◆ **Tekstblok**
=-=-=-=-=
Bruno Vanobbergen

Kinderrechtencommissaris: ‘De kinderrechtenbarometer staat stilaan op dreigend onweer’

Bruno Vanobbergen Kinderrechtencommissaris

Kinderrechtencommissaris Bruno Vanobbergen hoorde de laatste weken een paar ‘donderslagen’: hij zag hoe de kwetsbaarheid van vluchtelingen in vraag gesteld werd. Vooral wanneer het om kinderen ging, luidde er een alarmbel. ‘Als kinderrechtencommissaris wil ik niet blaffen als een dolle hond bij een eerste donderslag. Maar er hangt wel onweer in de lucht,’ waarschuwt hij.

‘Enerzijds mag de commissaris geen slakje zijn dat bij dreigend onweer veilig in zijn huisje kruipt, anderzijds verwachten we evenmin dat hij bij de eerste donderslag doelloos tekeer gaat als een bange hond.’

Het waren de woorden van een Vlaams volksvertegenwoordiger bij de opstart van het Kinderrechtencommissariaat midden de jaren negentig. Twintig jaar later zijn ze nog steeds een toetssteen. Ook te midden van de vele discussies die in ons land gevoerd worden door de sterke instroom van vluchtelingen. Een vluchtelingencrisis, volgens sommigen. Ernstig, maar niet onbeheersbaar volgens direct betrokkenen, zoals de Commissaris-Generaal voor de Vluchtelingen en Staatlozen. Mensenrechten en kinderrechten uit tal van internationale verdragen en richtlijnen zijn daarbij de kapstok bij uitstek.

Dat zijn geen receptenboeken en dus verdragen ze discussie. Maar dan wel met slechts één finaliteit voor ogen: de waardigheid van elke mens beschermen en voor elk individu maximale ontplooiingskansen garanderen.
=-=-=-=-=
◆ **Opdracht A**
Typ de tekst over de kinderrechtencommissaris volledig en letterlijk over.

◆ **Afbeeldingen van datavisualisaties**
=-=-=-=-=
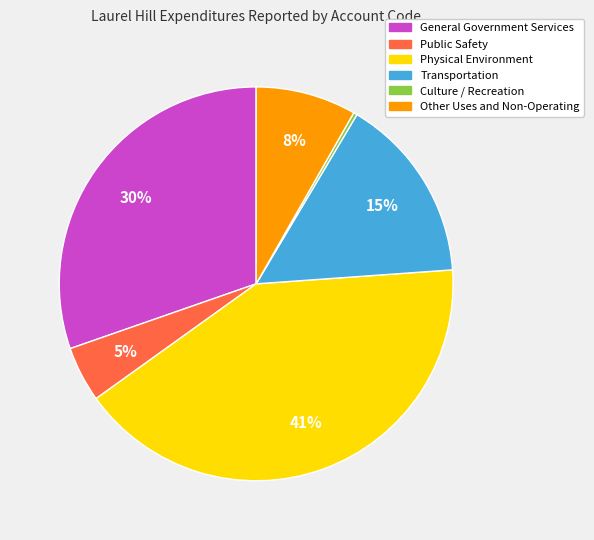

Is there any slice that represents more than half of the pie?

No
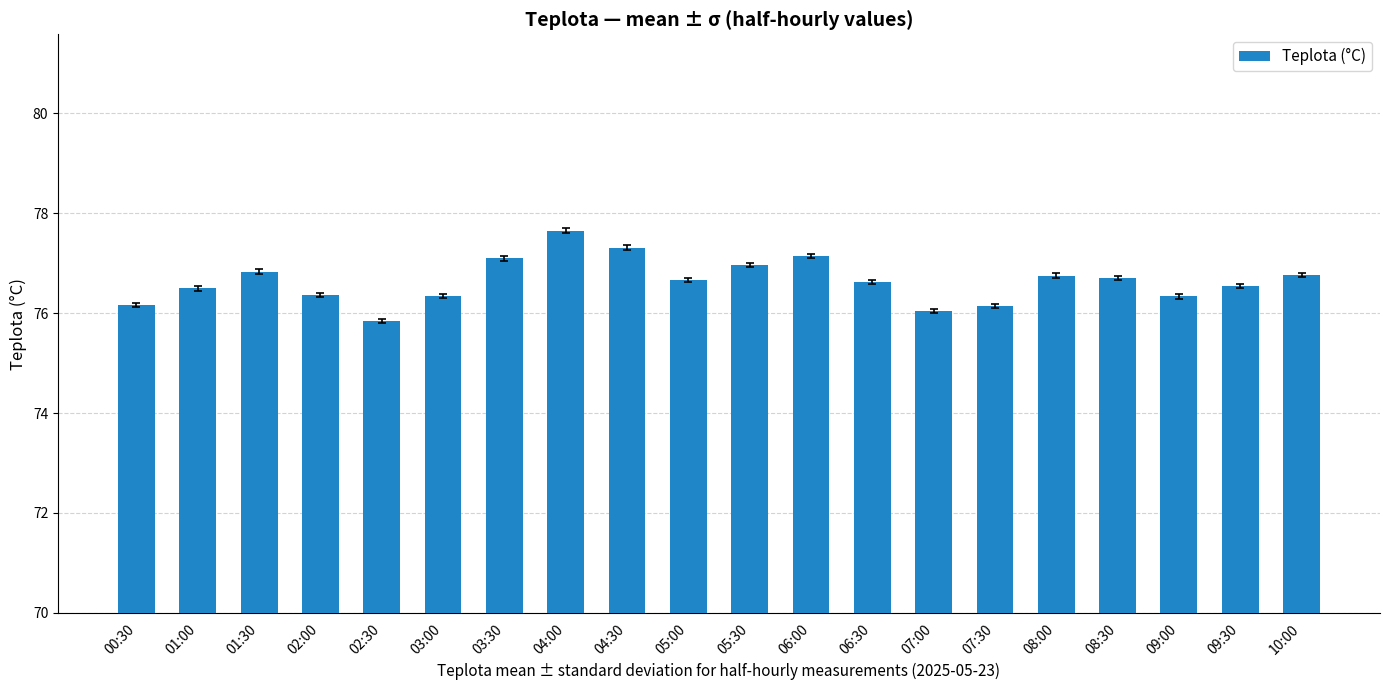

What is the change in value from 05:30 to 09:30?

-0.4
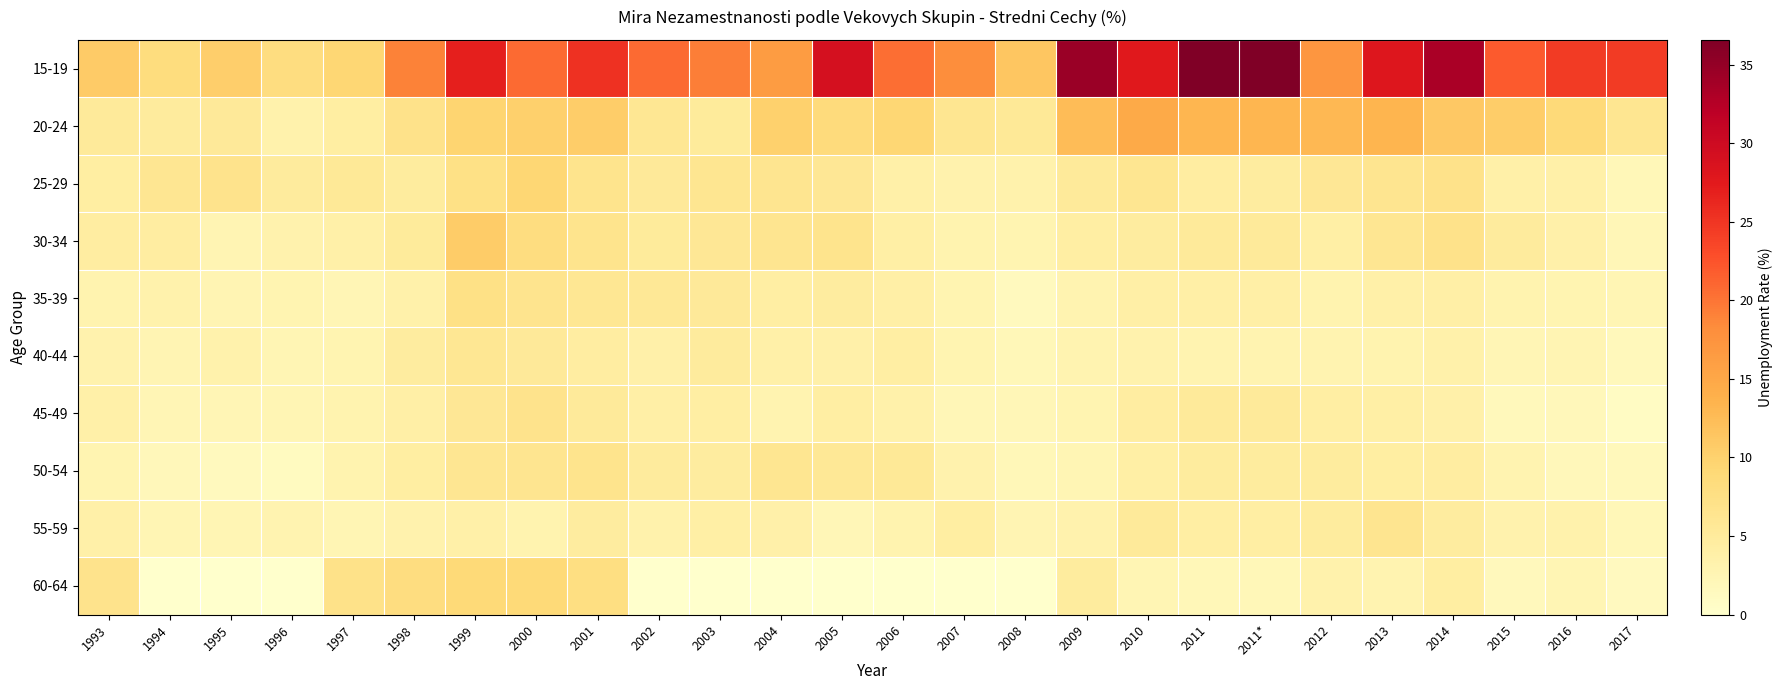

Reading right to left, extract all data points from this chart.

15-19: 2017=24.5	2016=24.5	2015=21.9	2014=33.4	2013=28.1	2012=17.1	2011*=36.5	2011=36.6	2010=27.7	2009=34.5	2008=11.4	2007=18.0	2006=20.5	2005=29.1	2004=16.3	2003=19.4	2002=20.8	2001=25.3	2000=20.7	1999=26.9	1998=19.0	1997=9.3	1996=8.1	1995=10.4	1994=8.2	1993=10.8
20-24: 2017=6.2	2016=8.8	2015=10.5	2014=11.1	2013=13.3	2012=12.9	2011*=13.3	2011=13.3	2010=14.6	2009=12.5	2008=5.5	2007=6.2	2006=9.4	2005=8.5	2004=10.1	2003=5.1	2002=6.0	2001=10.4	2000=10.2	1999=9.6	1998=6.9	1997=4.3	1996=3.4	1995=5.4	1994=4.9	1993=5.2
25-29: 2017=2.1	2016=3.8	2015=3.8	2014=7.0	2013=6.3	2012=5.8	2011*=4.6	2011=4.6	2010=6.1	2009=5.2	2008=3.3	2007=3.2	2006=3.7	2005=5.8	2004=6.4	2003=6.2	2002=5.3	2001=6.6	2000=9.3	1999=7.4	1998=4.9	1997=5.5	1996=5.0	1995=6.7	1994=6.1	1993=4.3
30-34: 2017=2.2	2016=3.6	2015=4.9	2014=7.0	2013=6.1	2012=4.0	2011*=5.3	2011=5.3	2010=4.6	2009=4.2	2008=2.8	2007=3.1	2006=4.1	2005=6.7	2004=6.3	2003=5.8	2002=5.1	2001=6.6	2000=8.0	1999=10.6	1998=5.1	1997=3.8	1996=3.2	1995=2.6	1994=4.5	1993=4.5
35-39: 2017=2.5	2016=2.8	2015=3.0	2014=3.9	2013=3.7	2012=3.0	2011*=3.9	2011=3.9	2010=3.9	2009=3.0	2008=1.5	2007=2.8	2006=4.0	2005=4.6	2004=4.2	2003=5.4	2002=5.6	2001=6.0	2000=6.5	1999=7.3	1998=3.5	1997=2.3	1996=2.8	1995=2.6	1994=3.4	1993=3.1
40-44: 2017=1.8	2016=2.6	2015=2.4	2014=3.5	2013=3.0	2012=2.9	2011*=2.9	2011=2.9	2010=3.2	2009=3.0	2008=2.1	2007=2.7	2006=4.2	2005=3.6	2004=3.8	2003=5.0	2002=3.7	2001=4.6	2000=5.3	1999=5.9	1998=4.7	1997=2.9	1996=2.5	1995=3.3	1994=2.6	1993=3.2
45-49: 2017=0.9	2016=1.9	2015=1.8	2014=3.6	2013=4.1	2012=4.2	2011*=5.2	2011=5.2	2010=4.5	2009=2.8	2008=2.1	2007=2.3	2006=3.5	2005=4.2	2004=2.9	2003=4.2	2002=3.9	2001=5.2	2000=6.8	1999=5.9	1998=4.0	1997=3.1	1996=2.5	1995=2.4	1994=2.4	1993=3.7
50-54: 2017=1.8	2016=1.9	2015=2.9	2014=4.5	2013=4.3	2012=4.8	2011*=4.8	2011=4.8	2010=4.1	2009=2.4	2008=2.0	2007=3.2	2006=5.5	2005=5.6	2004=6.2	2003=4.6	2002=4.9	2001=6.6	2000=6.4	1999=6.1	1998=4.4	1997=3.1	1996=1.2	1995=1.4	1994=1.9	1993=2.8
55-59: 2017=2.0	2016=3.3	2015=3.2	2014=4.6	2013=6.3	2012=4.8	2011*=4.2	2011=4.2	2010=5.2	2009=3.2	2008=2.6	2007=4.3	2006=3.1	2005=2.2	2004=3.7	2003=4.1	2002=3.3	2001=4.7	2000=3.0	1999=3.7	1998=3.2	1997=2.5	1996=2.9	1995=2.5	1994=2.5	1993=3.8
60-64: 2017=1.3	2016=2.5	2015=1.7	2014=4.4	2013=2.9	2012=3.4	2011*=2.1	2011=2.1	2010=2.4	2009=4.8	2008=0.0	2007=0.0	2006=0.0	2005=0.0	2004=0.0	2003=0.0	2002=0.0	2001=7.8	2000=9.0	1999=8.9	1998=8.1	1997=7.1	1996=0.0	1995=0.0	1994=0.0	1993=6.7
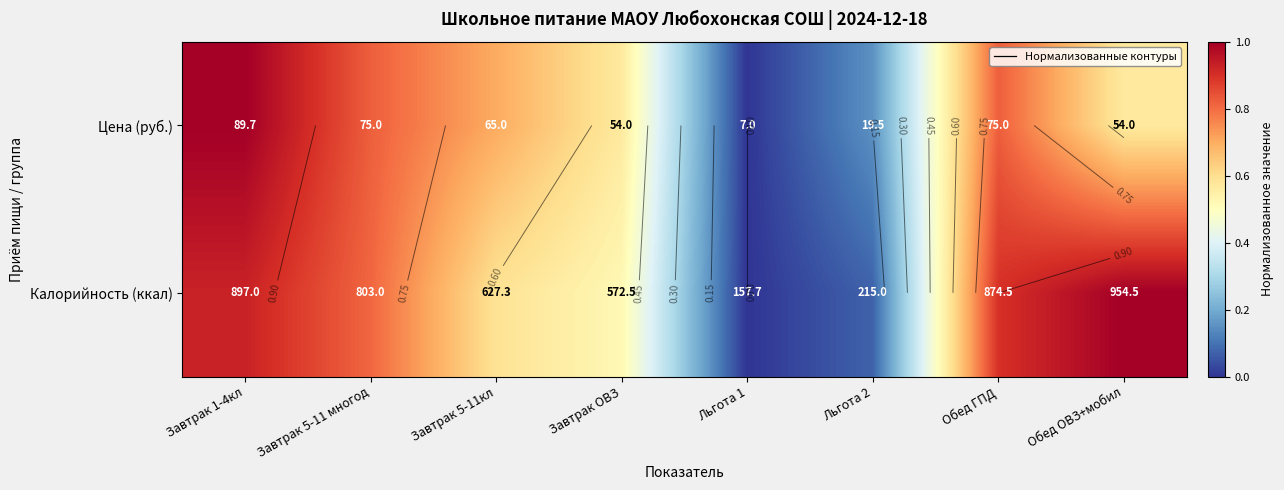

What is the difference between the second highest and second lowest values in the Цена (руб.) series?

0.7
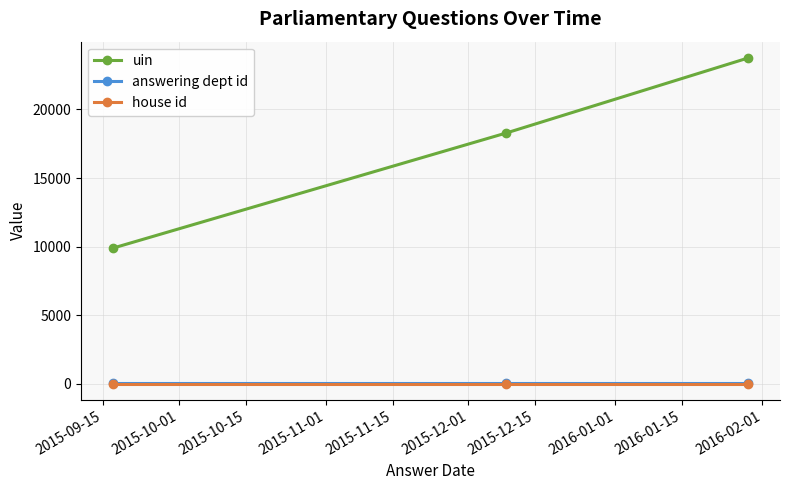

At how many categories does at least one series exceed 5361?

3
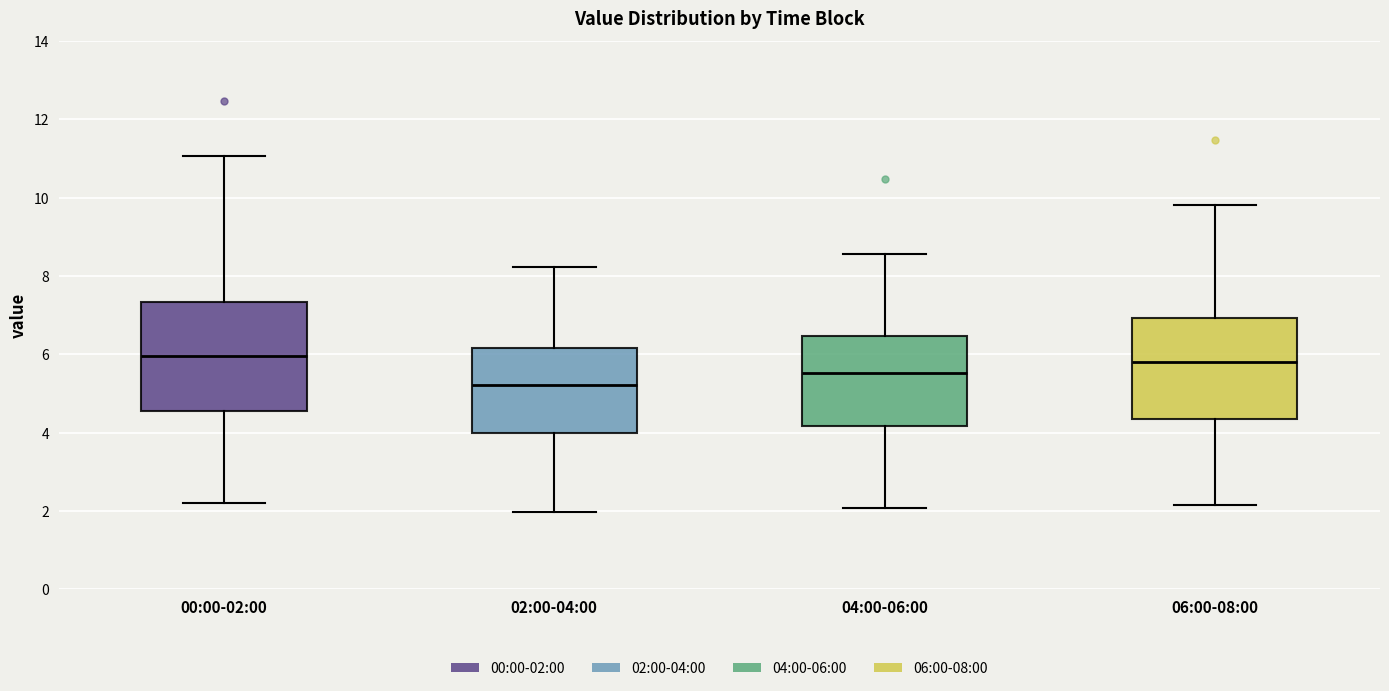

Reading left to right, transcribe this box plot: for each box, give where its median line is, the range the box spans, and where its two whiskers end, as read against the y-axis. The values are not printed on the chart, so give them approximately, as read against the axis.

00:00-02:00: median 6.0, box 4.6 to 7.4, whiskers 2.2 to 11.0
02:00-04:00: median 5.2, box 4.0 to 6.2, whiskers 2.0 to 8.2
04:00-06:00: median 5.6, box 4.2 to 6.4, whiskers 2.0 to 8.6
06:00-08:00: median 5.8, box 4.4 to 7.0, whiskers 2.2 to 9.8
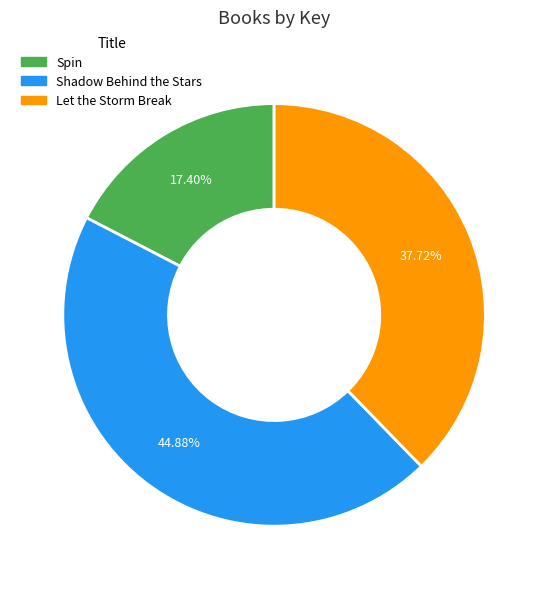

Do Spin and Let the Storm Break together represent more than half of the pie?

Yes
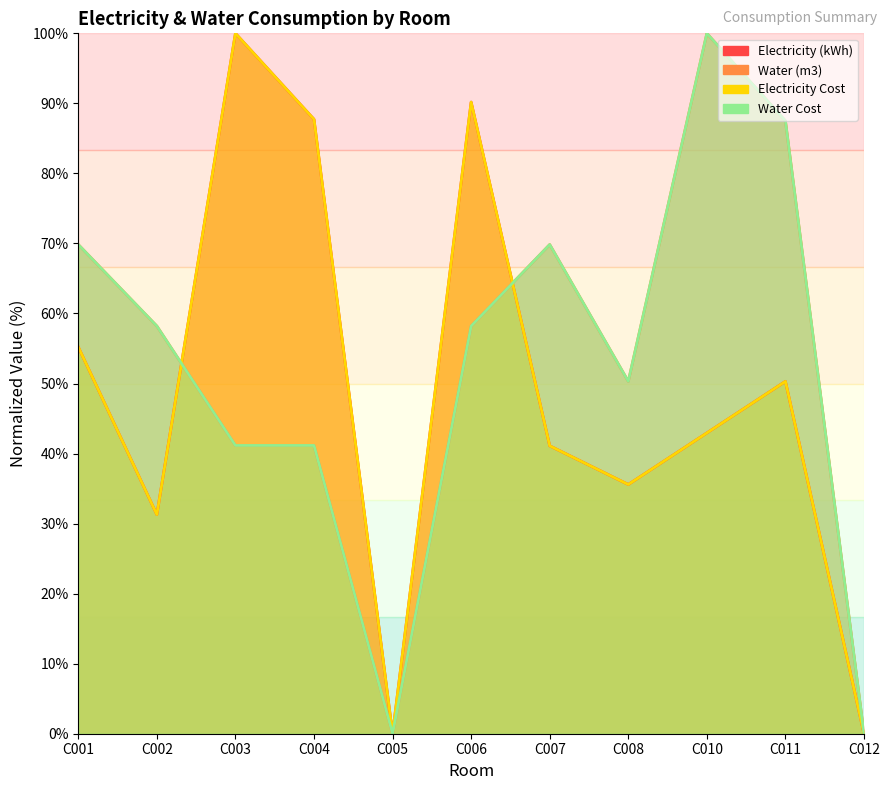

Reading left to right, transcribe all the data shown in this chart.

Electricity (kWh): C001=55.2	C002=31.3	C003=100.0	C004=87.7	C005=0.0	C006=90.2	C007=41.1	C008=35.6	C010=42.9	C011=50.3	C012=0.0
Water (m3): C001=69.8	C002=58.2	C003=41.2	C004=41.2	C005=0.0	C006=58.2	C007=69.8	C008=50.3	C010=100.0	C011=87.5	C012=0.0
Electricity Cost: C001=55.2	C002=31.3	C003=100.0	C004=87.7	C005=0.0	C006=90.2	C007=41.1	C008=35.6	C010=42.9	C011=50.3	C012=0.0
Water Cost: C001=69.8	C002=58.2	C003=41.2	C004=41.2	C005=0.0	C006=58.2	C007=69.8	C008=50.3	C010=100.0	C011=87.5	C012=0.0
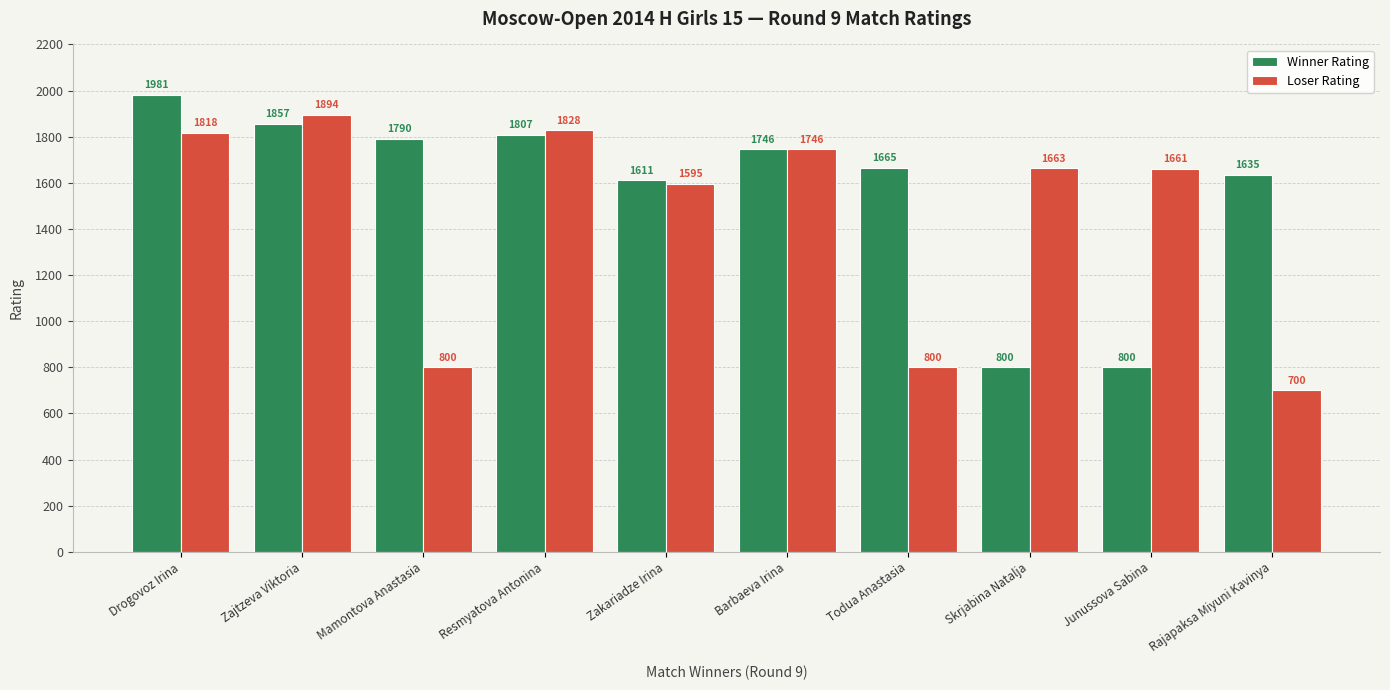

Reading right to left, what are all the values shown in this chart?

Winner Rating: Rajapaksa Miyuni Kavinya=1635	Junussova Sabina=800	Skrjabina Natalja=800	Todua Anastasia=1665	Barbaeva Irina=1746	Zakariadze Irina=1611	Resmyatova Antonina=1807	Mamontova Anastasia=1790	Zajtzeva Viktoria=1857	Drogovoz Irina=1981
Loser Rating: Rajapaksa Miyuni Kavinya=700	Junussova Sabina=1661	Skrjabina Natalja=1663	Todua Anastasia=800	Barbaeva Irina=1746	Zakariadze Irina=1595	Resmyatova Antonina=1828	Mamontova Anastasia=800	Zajtzeva Viktoria=1894	Drogovoz Irina=1818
=-=-=-=-=
◆ **Opdracht B**
Herhaal alsjeblieft letterlijk de gegevens, vanaf het begin van de gegevens tot en met de regel met "Reading right to left, extract". Laat de afbeeldingen weg uit je antwoord.

◆ **Antwoordveld A**
Bruno Vanobbergen

Kinderrechtencommissaris: ‘De kinderrechtenbarometer staat stilaan op dreigend onweer’

Bruno Vanobbergen Kinderrechtencommissaris

Kinderrechtencommissaris Bruno Vanobbergen hoorde de laatste weken een paar ‘donderslagen’: hij zag hoe de kwetsbaarheid van vluchtelingen in vraag gesteld werd. Vooral wanneer het om kinderen ging, luidde er een alarmbel. ‘Als kinderrechtencommissaris wil ik niet blaffen als een dolle hond bij een eerste donderslag. Maar er hangt wel onweer in de lucht,’ waarschuwt hij.

‘Enerzijds mag de commissaris geen slakje zijn dat bij dreigend onweer veilig in zijn huisje kruipt, anderzijds verwachten we evenmin dat hij bij de eerste donderslag doelloos tekeer gaat als een bange hond.’

Het waren de woorden van een Vlaams volksvertegenwoordiger bij de opstart van het Kinderrechtencommissariaat midden de jaren negentig. Twintig jaar later zijn ze nog steeds een toetssteen. Ook te midden van de vele discussies die in ons land gevoerd worden door de sterke instroom van vluchtelingen. Een vluchtelingencrisis, volgens sommigen. Ernstig, maar niet onbeheersbaar volgens direct betrokkenen, zoals de Commissaris-Generaal voor de Vluchtelingen en Staatlozen. Mensenrechten en kinderrechten uit tal van internationale verdragen en richtlijnen zijn daarbij de kapstok bij uitstek.

Dat zijn geen receptenboeken en dus verdragen ze discussie. Maar dan wel met slechts één finaliteit voor ogen: de waardigheid van elke mens beschermen en voor elk individu maximale ontplooiingskansen garanderen.

◆ **Antwoordveld B**
Is there any slice that represents more than half of the pie?

No

What is the change in value from 05:30 to 09:30?

-0.4

Reading right to left, extract all data points from this chart.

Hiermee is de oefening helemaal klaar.